I used to think I was a pretty smart guy. That was because I knew what an imaginary number was and I remembered the difference between Michelangelo and Leonardo da Vinci. I didn’t think I was a genius, mind you—just pretty smart. I now realize something though. Yes, I’m fairly smart, but no, it doesn’t make a damn bit of difference.

We have this idea that exceptionally smart people are on top of the world, but I think that’s false. We don’t generally embrace the geniuses among us and reward them with charming tidbits. Say on one hand you have a woman who engineers bridges so that they don’t fall down, and on the other hand you have a guy who bats .372 in the playoffs. Which one of them has a fan club and a Lamborghini for each day of the week?

Please don’t misunderstand me, I think that raw intelligence is a wonderful thing. If I need open heart surgery, I don’t want a surgeon who’s sitting around watching Jackass II before the operation. And smart people have helped us a lot throughout history. Isaac Newton, Thomas Edison, and Albert Einstein didn’t exactly spend their time counting on their toes and eating paste.

On the other hand, just last month I met the dumbest guy with a 160 IQ I ever ran across.
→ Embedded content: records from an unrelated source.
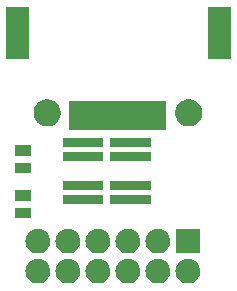
<source format=gts>
G04 #@! TF.GenerationSoftware,KiCad,Pcbnew,(5.0.1)-3*
G04 #@! TF.CreationDate,2018-10-30T18:00:54+11:00*
G04 #@! TF.ProjectId,SoManySwitches-ClientBoard,536F4D616E7953776974636865732D43,rev?*
G04 #@! TF.SameCoordinates,PX8d4855cPY6bf9b94*
G04 #@! TF.FileFunction,Soldermask,Top*
G04 #@! TF.FilePolarity,Negative*
%FSLAX46Y46*%
G04 Gerber Fmt 4.6, Leading zero omitted, Abs format (unit mm)*
G04 Created by KiCad (PCBNEW (5.0.1)-3) date 30/10/2018 6:00:54 PM*
%MOMM*%
%LPD*%
G01*
G04 APERTURE LIST*
%ADD10C,0.100000*%
G04 APERTURE END LIST*
D10*
G36*
X3113207Y2566904D02*
X3190336Y2559307D01*
X3322287Y2519280D01*
X3388263Y2499267D01*
X3570672Y2401767D01*
X3730554Y2270554D01*
X3861767Y2110672D01*
X3959267Y1928263D01*
X3959267Y1928262D01*
X4019307Y1730336D01*
X4039580Y1524500D01*
X4019307Y1318664D01*
X3979280Y1186713D01*
X3959267Y1120737D01*
X3861767Y938328D01*
X3730554Y778446D01*
X3570672Y647233D01*
X3388263Y549733D01*
X3322287Y529720D01*
X3190336Y489693D01*
X3113207Y482096D01*
X3036080Y474500D01*
X2932920Y474500D01*
X2855793Y482096D01*
X2778664Y489693D01*
X2646713Y529720D01*
X2580737Y549733D01*
X2398328Y647233D01*
X2238446Y778446D01*
X2107233Y938328D01*
X2009733Y1120737D01*
X1989720Y1186713D01*
X1949693Y1318664D01*
X1929420Y1524500D01*
X1949693Y1730336D01*
X2009733Y1928262D01*
X2009733Y1928263D01*
X2107233Y2110672D01*
X2238446Y2270554D01*
X2398328Y2401767D01*
X2580737Y2499267D01*
X2646713Y2519280D01*
X2778664Y2559307D01*
X2855793Y2566904D01*
X2932920Y2574500D01*
X3036080Y2574500D01*
X3113207Y2566904D01*
X3113207Y2566904D01*
G37*
G36*
X5653207Y2566904D02*
X5730336Y2559307D01*
X5862287Y2519280D01*
X5928263Y2499267D01*
X6110672Y2401767D01*
X6270554Y2270554D01*
X6401767Y2110672D01*
X6499267Y1928263D01*
X6499267Y1928262D01*
X6559307Y1730336D01*
X6579580Y1524500D01*
X6559307Y1318664D01*
X6519280Y1186713D01*
X6499267Y1120737D01*
X6401767Y938328D01*
X6270554Y778446D01*
X6110672Y647233D01*
X5928263Y549733D01*
X5862287Y529720D01*
X5730336Y489693D01*
X5653207Y482096D01*
X5576080Y474500D01*
X5472920Y474500D01*
X5395793Y482096D01*
X5318664Y489693D01*
X5186713Y529720D01*
X5120737Y549733D01*
X4938328Y647233D01*
X4778446Y778446D01*
X4647233Y938328D01*
X4549733Y1120737D01*
X4529720Y1186713D01*
X4489693Y1318664D01*
X4469420Y1524500D01*
X4489693Y1730336D01*
X4549733Y1928262D01*
X4549733Y1928263D01*
X4647233Y2110672D01*
X4778446Y2270554D01*
X4938328Y2401767D01*
X5120737Y2499267D01*
X5186713Y2519280D01*
X5318664Y2559307D01*
X5395793Y2566904D01*
X5472920Y2574500D01*
X5576080Y2574500D01*
X5653207Y2566904D01*
X5653207Y2566904D01*
G37*
G36*
X8193207Y2566904D02*
X8270336Y2559307D01*
X8402287Y2519280D01*
X8468263Y2499267D01*
X8650672Y2401767D01*
X8810554Y2270554D01*
X8941767Y2110672D01*
X9039267Y1928263D01*
X9039267Y1928262D01*
X9099307Y1730336D01*
X9119580Y1524500D01*
X9099307Y1318664D01*
X9059280Y1186713D01*
X9039267Y1120737D01*
X8941767Y938328D01*
X8810554Y778446D01*
X8650672Y647233D01*
X8468263Y549733D01*
X8402287Y529720D01*
X8270336Y489693D01*
X8193207Y482096D01*
X8116080Y474500D01*
X8012920Y474500D01*
X7935793Y482096D01*
X7858664Y489693D01*
X7726713Y529720D01*
X7660737Y549733D01*
X7478328Y647233D01*
X7318446Y778446D01*
X7187233Y938328D01*
X7089733Y1120737D01*
X7069720Y1186713D01*
X7029693Y1318664D01*
X7009420Y1524500D01*
X7029693Y1730336D01*
X7089733Y1928262D01*
X7089733Y1928263D01*
X7187233Y2110672D01*
X7318446Y2270554D01*
X7478328Y2401767D01*
X7660737Y2499267D01*
X7726713Y2519280D01*
X7858664Y2559307D01*
X7935793Y2566904D01*
X8012920Y2574500D01*
X8116080Y2574500D01*
X8193207Y2566904D01*
X8193207Y2566904D01*
G37*
G36*
X10733207Y2566904D02*
X10810336Y2559307D01*
X10942287Y2519280D01*
X11008263Y2499267D01*
X11190672Y2401767D01*
X11350554Y2270554D01*
X11481767Y2110672D01*
X11579267Y1928263D01*
X11579267Y1928262D01*
X11639307Y1730336D01*
X11659580Y1524500D01*
X11639307Y1318664D01*
X11599280Y1186713D01*
X11579267Y1120737D01*
X11481767Y938328D01*
X11350554Y778446D01*
X11190672Y647233D01*
X11008263Y549733D01*
X10942287Y529720D01*
X10810336Y489693D01*
X10733207Y482096D01*
X10656080Y474500D01*
X10552920Y474500D01*
X10475793Y482096D01*
X10398664Y489693D01*
X10266713Y529720D01*
X10200737Y549733D01*
X10018328Y647233D01*
X9858446Y778446D01*
X9727233Y938328D01*
X9629733Y1120737D01*
X9609720Y1186713D01*
X9569693Y1318664D01*
X9549420Y1524500D01*
X9569693Y1730336D01*
X9629733Y1928262D01*
X9629733Y1928263D01*
X9727233Y2110672D01*
X9858446Y2270554D01*
X10018328Y2401767D01*
X10200737Y2499267D01*
X10266713Y2519280D01*
X10398664Y2559307D01*
X10475793Y2566904D01*
X10552920Y2574500D01*
X10656080Y2574500D01*
X10733207Y2566904D01*
X10733207Y2566904D01*
G37*
G36*
X15813207Y2566904D02*
X15890336Y2559307D01*
X16022287Y2519280D01*
X16088263Y2499267D01*
X16270672Y2401767D01*
X16430554Y2270554D01*
X16561767Y2110672D01*
X16659267Y1928263D01*
X16659267Y1928262D01*
X16719307Y1730336D01*
X16739580Y1524500D01*
X16719307Y1318664D01*
X16679280Y1186713D01*
X16659267Y1120737D01*
X16561767Y938328D01*
X16430554Y778446D01*
X16270672Y647233D01*
X16088263Y549733D01*
X16022287Y529720D01*
X15890336Y489693D01*
X15813207Y482096D01*
X15736080Y474500D01*
X15632920Y474500D01*
X15555793Y482096D01*
X15478664Y489693D01*
X15346713Y529720D01*
X15280737Y549733D01*
X15098328Y647233D01*
X14938446Y778446D01*
X14807233Y938328D01*
X14709733Y1120737D01*
X14689720Y1186713D01*
X14649693Y1318664D01*
X14629420Y1524500D01*
X14649693Y1730336D01*
X14709733Y1928262D01*
X14709733Y1928263D01*
X14807233Y2110672D01*
X14938446Y2270554D01*
X15098328Y2401767D01*
X15280737Y2499267D01*
X15346713Y2519280D01*
X15478664Y2559307D01*
X15555793Y2566904D01*
X15632920Y2574500D01*
X15736080Y2574500D01*
X15813207Y2566904D01*
X15813207Y2566904D01*
G37*
G36*
X13273207Y2566904D02*
X13350336Y2559307D01*
X13482287Y2519280D01*
X13548263Y2499267D01*
X13730672Y2401767D01*
X13890554Y2270554D01*
X14021767Y2110672D01*
X14119267Y1928263D01*
X14119267Y1928262D01*
X14179307Y1730336D01*
X14199580Y1524500D01*
X14179307Y1318664D01*
X14139280Y1186713D01*
X14119267Y1120737D01*
X14021767Y938328D01*
X13890554Y778446D01*
X13730672Y647233D01*
X13548263Y549733D01*
X13482287Y529720D01*
X13350336Y489693D01*
X13273207Y482096D01*
X13196080Y474500D01*
X13092920Y474500D01*
X13015793Y482096D01*
X12938664Y489693D01*
X12806713Y529720D01*
X12740737Y549733D01*
X12558328Y647233D01*
X12398446Y778446D01*
X12267233Y938328D01*
X12169733Y1120737D01*
X12149720Y1186713D01*
X12109693Y1318664D01*
X12089420Y1524500D01*
X12109693Y1730336D01*
X12169733Y1928262D01*
X12169733Y1928263D01*
X12267233Y2110672D01*
X12398446Y2270554D01*
X12558328Y2401767D01*
X12740737Y2499267D01*
X12806713Y2519280D01*
X12938664Y2559307D01*
X13015793Y2566904D01*
X13092920Y2574500D01*
X13196080Y2574500D01*
X13273207Y2566904D01*
X13273207Y2566904D01*
G37*
G36*
X10733207Y5106904D02*
X10810336Y5099307D01*
X10942287Y5059280D01*
X11008263Y5039267D01*
X11190672Y4941767D01*
X11350554Y4810554D01*
X11481767Y4650672D01*
X11579267Y4468263D01*
X11579267Y4468262D01*
X11639307Y4270336D01*
X11659580Y4064500D01*
X11639307Y3858664D01*
X11599280Y3726713D01*
X11579267Y3660737D01*
X11481767Y3478328D01*
X11350554Y3318446D01*
X11190672Y3187233D01*
X11008263Y3089733D01*
X10942287Y3069720D01*
X10810336Y3029693D01*
X10733207Y3022097D01*
X10656080Y3014500D01*
X10552920Y3014500D01*
X10475793Y3022097D01*
X10398664Y3029693D01*
X10266713Y3069720D01*
X10200737Y3089733D01*
X10018328Y3187233D01*
X9858446Y3318446D01*
X9727233Y3478328D01*
X9629733Y3660737D01*
X9609720Y3726713D01*
X9569693Y3858664D01*
X9549420Y4064500D01*
X9569693Y4270336D01*
X9629733Y4468262D01*
X9629733Y4468263D01*
X9727233Y4650672D01*
X9858446Y4810554D01*
X10018328Y4941767D01*
X10200737Y5039267D01*
X10266713Y5059280D01*
X10398664Y5099307D01*
X10475793Y5106904D01*
X10552920Y5114500D01*
X10656080Y5114500D01*
X10733207Y5106904D01*
X10733207Y5106904D01*
G37*
G36*
X3113207Y5106904D02*
X3190336Y5099307D01*
X3322287Y5059280D01*
X3388263Y5039267D01*
X3570672Y4941767D01*
X3730554Y4810554D01*
X3861767Y4650672D01*
X3959267Y4468263D01*
X3959267Y4468262D01*
X4019307Y4270336D01*
X4039580Y4064500D01*
X4019307Y3858664D01*
X3979280Y3726713D01*
X3959267Y3660737D01*
X3861767Y3478328D01*
X3730554Y3318446D01*
X3570672Y3187233D01*
X3388263Y3089733D01*
X3322287Y3069720D01*
X3190336Y3029693D01*
X3113207Y3022097D01*
X3036080Y3014500D01*
X2932920Y3014500D01*
X2855793Y3022097D01*
X2778664Y3029693D01*
X2646713Y3069720D01*
X2580737Y3089733D01*
X2398328Y3187233D01*
X2238446Y3318446D01*
X2107233Y3478328D01*
X2009733Y3660737D01*
X1989720Y3726713D01*
X1949693Y3858664D01*
X1929420Y4064500D01*
X1949693Y4270336D01*
X2009733Y4468262D01*
X2009733Y4468263D01*
X2107233Y4650672D01*
X2238446Y4810554D01*
X2398328Y4941767D01*
X2580737Y5039267D01*
X2646713Y5059280D01*
X2778664Y5099307D01*
X2855793Y5106904D01*
X2932920Y5114500D01*
X3036080Y5114500D01*
X3113207Y5106904D01*
X3113207Y5106904D01*
G37*
G36*
X5653207Y5106904D02*
X5730336Y5099307D01*
X5862287Y5059280D01*
X5928263Y5039267D01*
X6110672Y4941767D01*
X6270554Y4810554D01*
X6401767Y4650672D01*
X6499267Y4468263D01*
X6499267Y4468262D01*
X6559307Y4270336D01*
X6579580Y4064500D01*
X6559307Y3858664D01*
X6519280Y3726713D01*
X6499267Y3660737D01*
X6401767Y3478328D01*
X6270554Y3318446D01*
X6110672Y3187233D01*
X5928263Y3089733D01*
X5862287Y3069720D01*
X5730336Y3029693D01*
X5653207Y3022097D01*
X5576080Y3014500D01*
X5472920Y3014500D01*
X5395793Y3022097D01*
X5318664Y3029693D01*
X5186713Y3069720D01*
X5120737Y3089733D01*
X4938328Y3187233D01*
X4778446Y3318446D01*
X4647233Y3478328D01*
X4549733Y3660737D01*
X4529720Y3726713D01*
X4489693Y3858664D01*
X4469420Y4064500D01*
X4489693Y4270336D01*
X4549733Y4468262D01*
X4549733Y4468263D01*
X4647233Y4650672D01*
X4778446Y4810554D01*
X4938328Y4941767D01*
X5120737Y5039267D01*
X5186713Y5059280D01*
X5318664Y5099307D01*
X5395793Y5106904D01*
X5472920Y5114500D01*
X5576080Y5114500D01*
X5653207Y5106904D01*
X5653207Y5106904D01*
G37*
G36*
X8193207Y5106904D02*
X8270336Y5099307D01*
X8402287Y5059280D01*
X8468263Y5039267D01*
X8650672Y4941767D01*
X8810554Y4810554D01*
X8941767Y4650672D01*
X9039267Y4468263D01*
X9039267Y4468262D01*
X9099307Y4270336D01*
X9119580Y4064500D01*
X9099307Y3858664D01*
X9059280Y3726713D01*
X9039267Y3660737D01*
X8941767Y3478328D01*
X8810554Y3318446D01*
X8650672Y3187233D01*
X8468263Y3089733D01*
X8402287Y3069720D01*
X8270336Y3029693D01*
X8193207Y3022097D01*
X8116080Y3014500D01*
X8012920Y3014500D01*
X7935793Y3022097D01*
X7858664Y3029693D01*
X7726713Y3069720D01*
X7660737Y3089733D01*
X7478328Y3187233D01*
X7318446Y3318446D01*
X7187233Y3478328D01*
X7089733Y3660737D01*
X7069720Y3726713D01*
X7029693Y3858664D01*
X7009420Y4064500D01*
X7029693Y4270336D01*
X7089733Y4468262D01*
X7089733Y4468263D01*
X7187233Y4650672D01*
X7318446Y4810554D01*
X7478328Y4941767D01*
X7660737Y5039267D01*
X7726713Y5059280D01*
X7858664Y5099307D01*
X7935793Y5106904D01*
X8012920Y5114500D01*
X8116080Y5114500D01*
X8193207Y5106904D01*
X8193207Y5106904D01*
G37*
G36*
X13273207Y5106904D02*
X13350336Y5099307D01*
X13482287Y5059280D01*
X13548263Y5039267D01*
X13730672Y4941767D01*
X13890554Y4810554D01*
X14021767Y4650672D01*
X14119267Y4468263D01*
X14119267Y4468262D01*
X14179307Y4270336D01*
X14199580Y4064500D01*
X14179307Y3858664D01*
X14139280Y3726713D01*
X14119267Y3660737D01*
X14021767Y3478328D01*
X13890554Y3318446D01*
X13730672Y3187233D01*
X13548263Y3089733D01*
X13482287Y3069720D01*
X13350336Y3029693D01*
X13273207Y3022097D01*
X13196080Y3014500D01*
X13092920Y3014500D01*
X13015793Y3022097D01*
X12938664Y3029693D01*
X12806713Y3069720D01*
X12740737Y3089733D01*
X12558328Y3187233D01*
X12398446Y3318446D01*
X12267233Y3478328D01*
X12169733Y3660737D01*
X12149720Y3726713D01*
X12109693Y3858664D01*
X12089420Y4064500D01*
X12109693Y4270336D01*
X12169733Y4468262D01*
X12169733Y4468263D01*
X12267233Y4650672D01*
X12398446Y4810554D01*
X12558328Y4941767D01*
X12740737Y5039267D01*
X12806713Y5059280D01*
X12938664Y5099307D01*
X13015793Y5106904D01*
X13092920Y5114500D01*
X13196080Y5114500D01*
X13273207Y5106904D01*
X13273207Y5106904D01*
G37*
G36*
X16734500Y3014500D02*
X14634500Y3014500D01*
X14634500Y5114500D01*
X16734500Y5114500D01*
X16734500Y3014500D01*
X16734500Y3014500D01*
G37*
G36*
X2364500Y5975500D02*
X1064500Y5975500D01*
X1064500Y6875500D01*
X2364500Y6875500D01*
X2364500Y5975500D01*
X2364500Y5975500D01*
G37*
G36*
X8519500Y7191500D02*
X5069500Y7191500D01*
X5069500Y7991500D01*
X8519500Y7991500D01*
X8519500Y7191500D01*
X8519500Y7191500D01*
G37*
G36*
X12519500Y7191500D02*
X9069500Y7191500D01*
X9069500Y7991500D01*
X12519500Y7991500D01*
X12519500Y7191500D01*
X12519500Y7191500D01*
G37*
G36*
X2364500Y7475500D02*
X1064500Y7475500D01*
X1064500Y8375500D01*
X2364500Y8375500D01*
X2364500Y7475500D01*
X2364500Y7475500D01*
G37*
G36*
X8519500Y8391500D02*
X5069500Y8391500D01*
X5069500Y9191500D01*
X8519500Y9191500D01*
X8519500Y8391500D01*
X8519500Y8391500D01*
G37*
G36*
X12519500Y8391500D02*
X9069500Y8391500D01*
X9069500Y9191500D01*
X12519500Y9191500D01*
X12519500Y8391500D01*
X12519500Y8391500D01*
G37*
G36*
X2364500Y9785500D02*
X1064500Y9785500D01*
X1064500Y10685500D01*
X2364500Y10685500D01*
X2364500Y9785500D01*
X2364500Y9785500D01*
G37*
G36*
X12519500Y10810500D02*
X9069500Y10810500D01*
X9069500Y11610500D01*
X12519500Y11610500D01*
X12519500Y10810500D01*
X12519500Y10810500D01*
G37*
G36*
X8519500Y10810500D02*
X5069500Y10810500D01*
X5069500Y11610500D01*
X8519500Y11610500D01*
X8519500Y10810500D01*
X8519500Y10810500D01*
G37*
G36*
X2364500Y11285500D02*
X1064500Y11285500D01*
X1064500Y12185500D01*
X2364500Y12185500D01*
X2364500Y11285500D01*
X2364500Y11285500D01*
G37*
G36*
X12519500Y12010500D02*
X9069500Y12010500D01*
X9069500Y12810500D01*
X12519500Y12810500D01*
X12519500Y12010500D01*
X12519500Y12010500D01*
G37*
G36*
X8519500Y12010500D02*
X5069500Y12010500D01*
X5069500Y12810500D01*
X8519500Y12810500D01*
X8519500Y12010500D01*
X8519500Y12010500D01*
G37*
G36*
X13789500Y13430500D02*
X5649500Y13430500D01*
X5649500Y15930500D01*
X13789500Y15930500D01*
X13789500Y13430500D01*
X13789500Y13430500D01*
G37*
G36*
X4094943Y16026306D02*
X4304228Y15939617D01*
X4492585Y15813761D01*
X4652761Y15653585D01*
X4778617Y15465228D01*
X4865306Y15255943D01*
X4909500Y15033766D01*
X4909500Y14807234D01*
X4865306Y14585057D01*
X4778617Y14375772D01*
X4652761Y14187415D01*
X4492585Y14027239D01*
X4304228Y13901383D01*
X4094943Y13814694D01*
X3872766Y13770500D01*
X3646234Y13770500D01*
X3424057Y13814694D01*
X3214772Y13901383D01*
X3026415Y14027239D01*
X2866239Y14187415D01*
X2740383Y14375772D01*
X2653694Y14585057D01*
X2609500Y14807234D01*
X2609500Y15033766D01*
X2653694Y15255943D01*
X2740383Y15465228D01*
X2866239Y15653585D01*
X3026415Y15813761D01*
X3214772Y15939617D01*
X3424057Y16026306D01*
X3646234Y16070500D01*
X3872766Y16070500D01*
X4094943Y16026306D01*
X4094943Y16026306D01*
G37*
G36*
X16084943Y16026306D02*
X16294228Y15939617D01*
X16482585Y15813761D01*
X16642761Y15653585D01*
X16768617Y15465228D01*
X16855306Y15255943D01*
X16899500Y15033766D01*
X16899500Y14807234D01*
X16855306Y14585057D01*
X16768617Y14375772D01*
X16642761Y14187415D01*
X16482585Y14027239D01*
X16294228Y13901383D01*
X16084943Y13814694D01*
X15862766Y13770500D01*
X15636234Y13770500D01*
X15414057Y13814694D01*
X15204772Y13901383D01*
X15016415Y14027239D01*
X14856239Y14187415D01*
X14730383Y14375772D01*
X14643694Y14585057D01*
X14599500Y14807234D01*
X14599500Y15033766D01*
X14643694Y15255943D01*
X14730383Y15465228D01*
X14856239Y15653585D01*
X15016415Y15813761D01*
X15204772Y15939617D01*
X15414057Y16026306D01*
X15636234Y16070500D01*
X15862766Y16070500D01*
X16084943Y16026306D01*
X16084943Y16026306D01*
G37*
G36*
X19299500Y19460500D02*
X17399500Y19460500D01*
X17399500Y23860500D01*
X19299500Y23860500D01*
X19299500Y19460500D01*
X19299500Y19460500D01*
G37*
G36*
X2199500Y19460500D02*
X299500Y19460500D01*
X299500Y23860500D01*
X2199500Y23860500D01*
X2199500Y19460500D01*
X2199500Y19460500D01*
G37*
M02*

</source>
Have you met this guy? He’s obviously brilliant, but he understands so little about the world he lives in that he’s unable to accomplish a single damned thing. If he wore barbed wire briefs to dampen his intellectual prowess, he might be better off.

Raw intellectual power is like a keyhole saw. If you need to cut a hole for a doorknob, a keyhole saw is invaluable. For a slew of specialized jobs, if you don’t have a keyhole saw you are practically paralyzed. If you don’t have a keyhole saw and instead use a different tool, like a rubber mallet, things are not going to go well.

But the great majority of jobs in your garage are not keyhole saw jobs. For example, if you try to re-wire a chandelier with your keyhole saw, no fun will be involved in the process. If you are lucky enough to have a keyhole saw, by all means keep it in your toolbox, but realize that you’ll only need it for special jobs. As any handyman knows, most of your jobs in life are best handled with duct tape and WD-40. With them you can do just about anything (doorknob installation notwithstanding).

So if raw intellect is like a keyhole saw, then what qualities are like duct tape and WD-40? Well, I’m sure everybody has their own theories about that. I personally try to understand them in terms of our distant ancestors. Considering those ancestors, I think that duct tape is the skill of working nicely with the rest of the clan so that they don’t throw you out of the cave into the snow to die. And WD-40 is paying close enough attention to the world around you so that you can hide from the saber-tooth tiger before it eats your ass.